Editoriale di padre Lombardi sulla marea nera: supertecnologie impotenti, il disastro
è una lezione di umiltà
"Esprimiamo il nostro sostegno nella preghiera per le famiglie e le persone le cui
vite e cui mezzi di sussistenza sono stati così negativamente condizionati dalla marea
che contamina ogni giorno l'acqua, le spiagge e la creazione di Dio nella zona del
Golfo del Messico". E' un brano del messaggio di solidarietà che i vescovi degli Stati
Uniti hanno indirizzato alle popolazioni colpite dalla cosiddetta "marea nera", che
ha causato il peggior disastro ambientale della storia del Paese.

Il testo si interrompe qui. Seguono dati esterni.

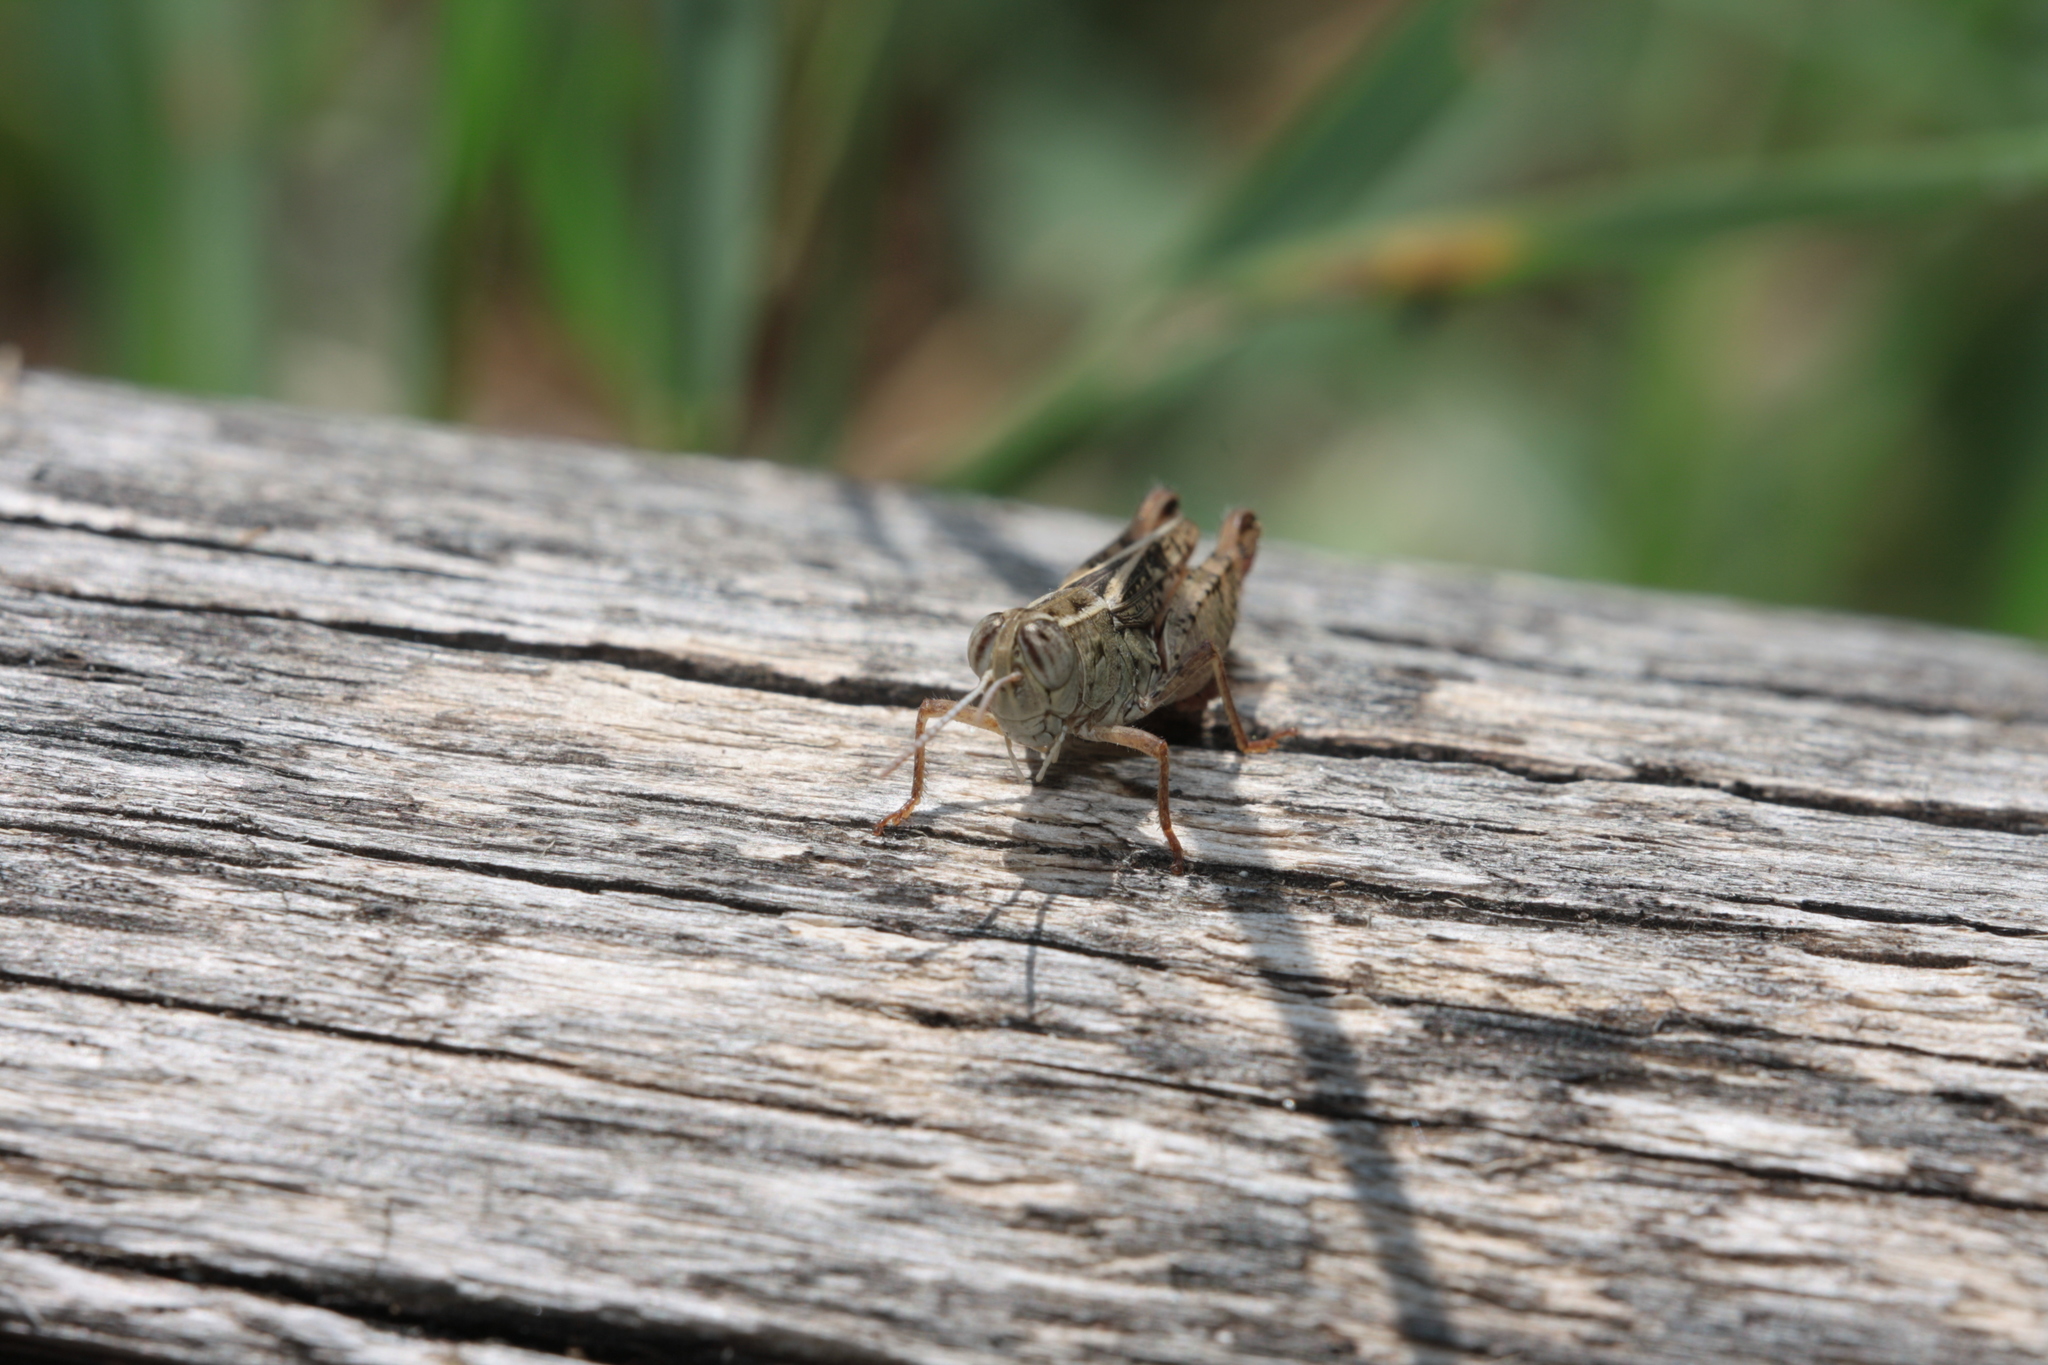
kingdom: Animalia
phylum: Arthropoda
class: Insecta
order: Orthoptera
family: Acrididae
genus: Calliptamus
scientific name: Calliptamus siciliae
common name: Pygmy pincer grasshopper
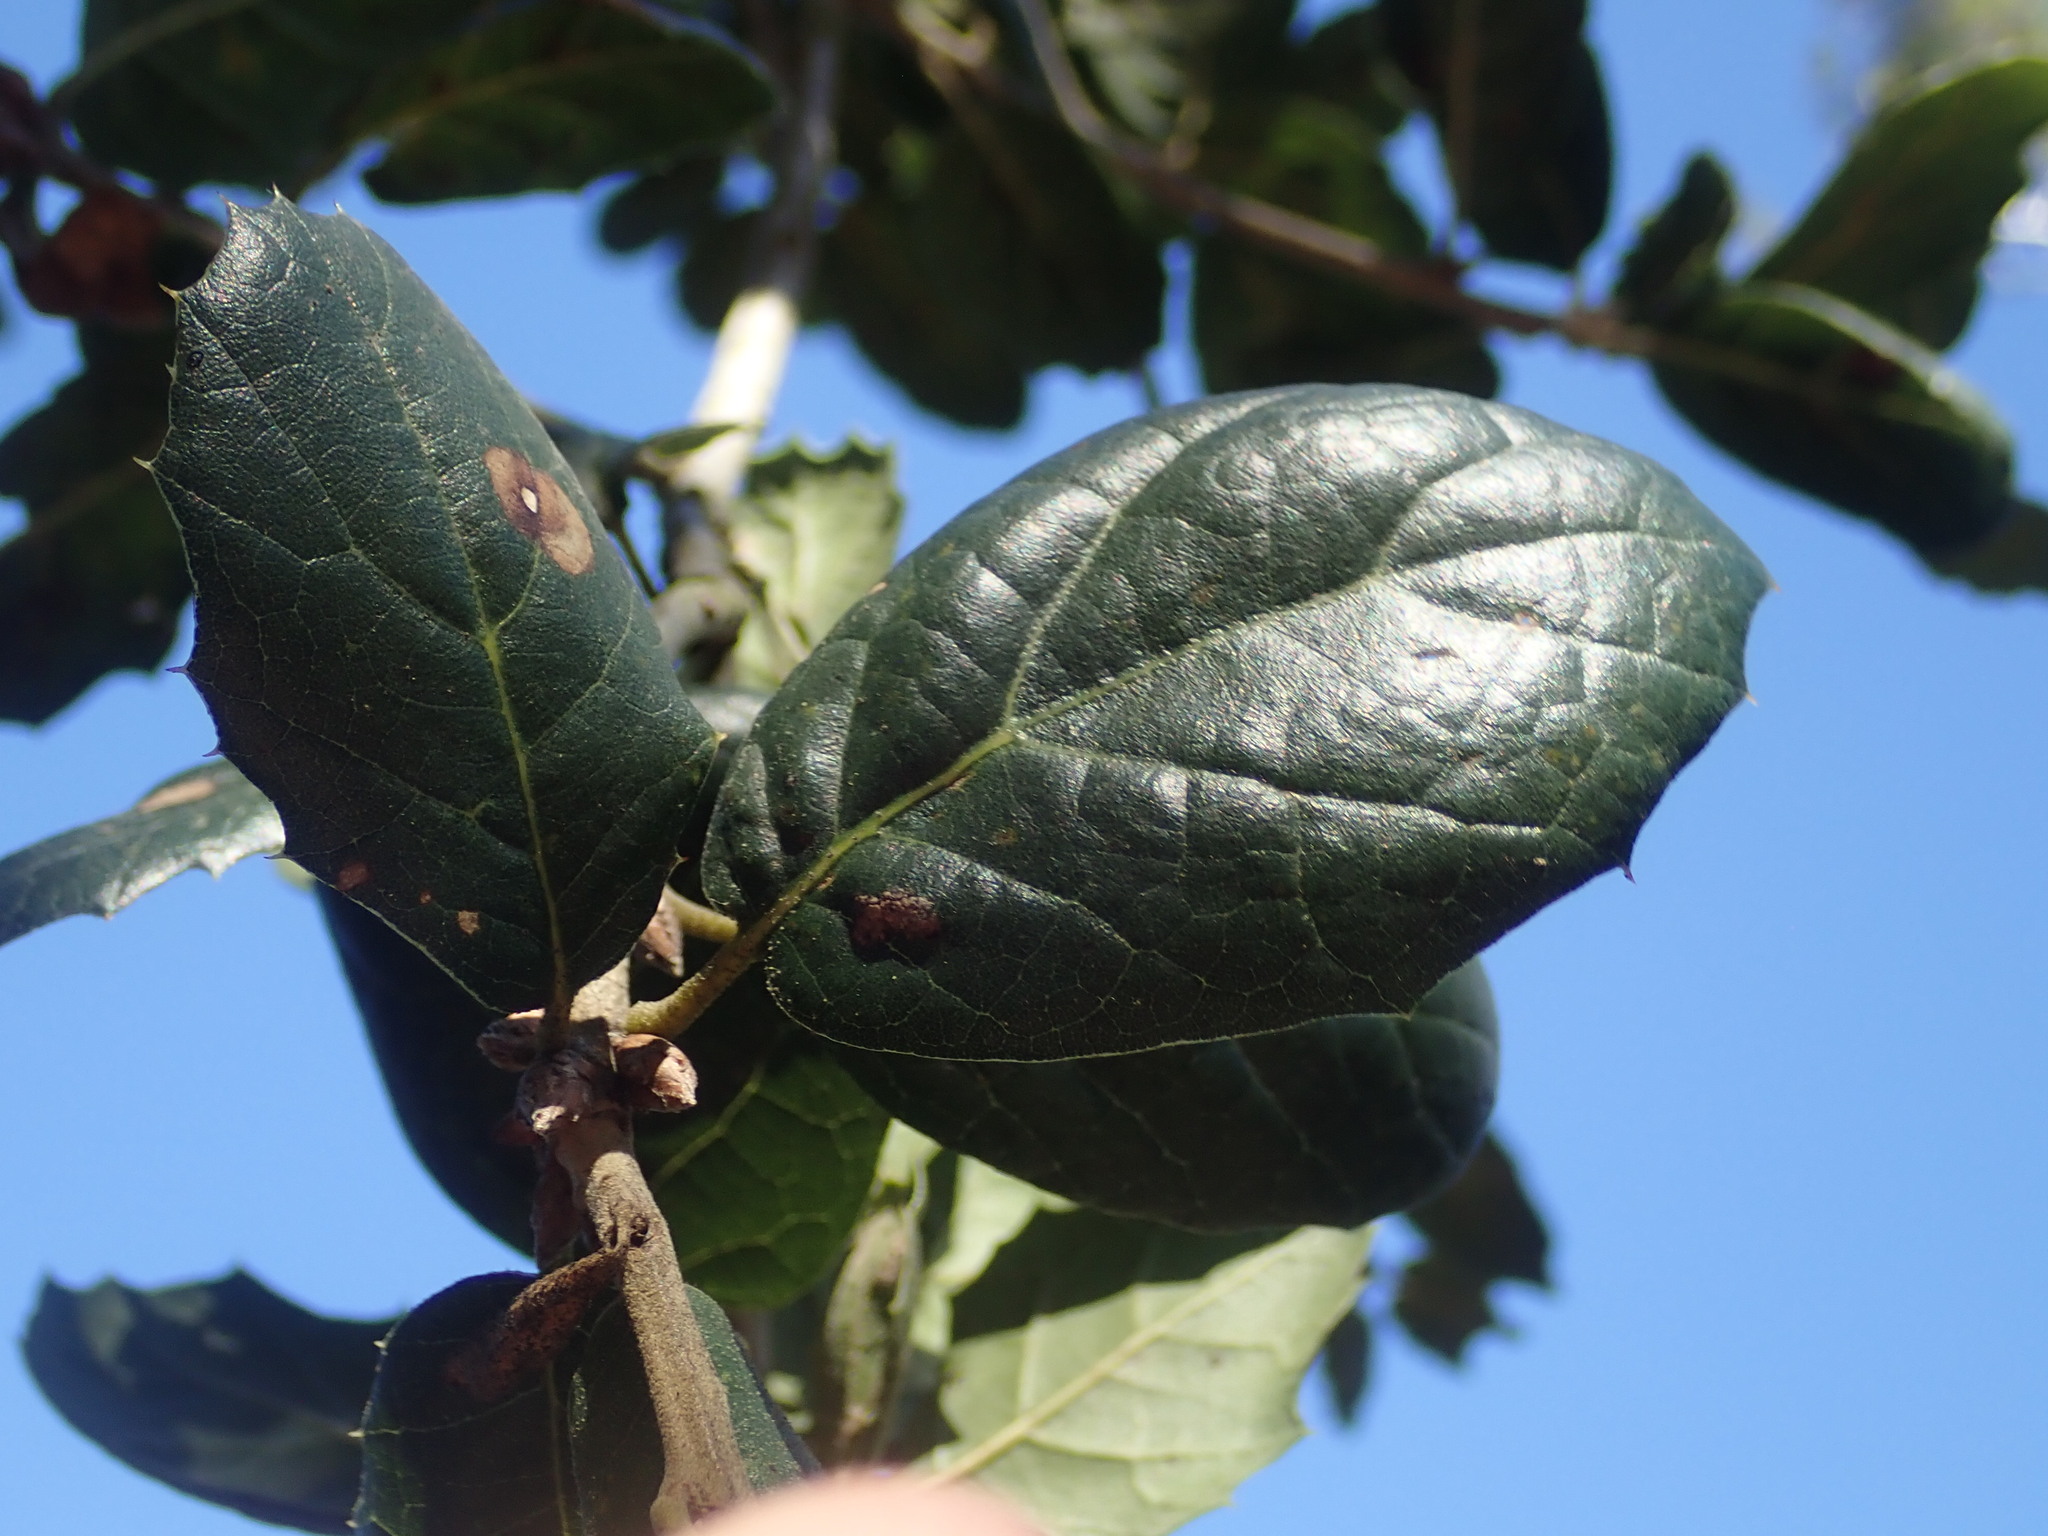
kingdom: Plantae
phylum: Tracheophyta
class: Magnoliopsida
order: Fagales
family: Fagaceae
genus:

Un disastro che
porta a riflettere sulle responsabilità dell'uomo, come sottolinea in questo editoriale
il nostro direttore generale, padre Federico Lombardi:
Sono
ormai due mesi che un fiume di petrolio si riversa nel Golfo del Messico dalla perforazione
del fondale rimasta aperta dopo l'esplosione di una piattaforma della Bp. Le dimensioni
del disastro sono difficilmente calcolabili, ma sono certamente enormi e continuano
ad allargarsi. Vengono alla mente altri gravissimi disastri ambientali connessi alle
attività umane, come quello della fabbrica chimica di Bhopal, in India nel 1984, o
quello della centrale nucleare di Chernobyl, in Ucraina nel 1986, che avevano causato
un numero di morti e danni alle persone anche maggiori. Ciò che in questo caso colpisce
è il senso di impotenza e di ritardo nel trovare una soluzione di fronte al disastro,
da parte di una delle multinazionali petrolifere più grandi e tecnicamente attrezzate
del mondo, ma anche da parte del Paese più potente della terra. Ciò ha dell'incredibile,
ma è un fatto. Non si tratta dell'eruzione di un vulcano, ma di un buco relativamente
piccolo fatto dall'uomo nel fondo del mare. Eppure, in due mesi, scienziati e tecnici
superspecializzati non sono riusciti a tapparlo.
Sapremo
trarne una lezione di prudenza e attenzione nell'uso delle risorse della terra e degli
equilibri del pianeta? Certo, molto cambierà d'ora in poi nel campo dell'estrazione
petrolifera per renderla più sicura. Ma forse possiamo trarne anche una lezione di
umiltà. La tecnica farà sempre progressi. Ma se in processi produttivi relativamente
semplici si manifesta così impotente, come faremo se ci scapperanno di mano processi
ben più complessi, come quelli che riguardano l'energia celata nel nucleo della materia
o ancor più nei processi della formazione della vita? Aveva ben ragione Benedetto
XVI a concludere la sua ultima Enciclica sui grandi problemi dell'umanità di oggi
con un capitolo sulla responsabilità nell'uso del potere della tecnica.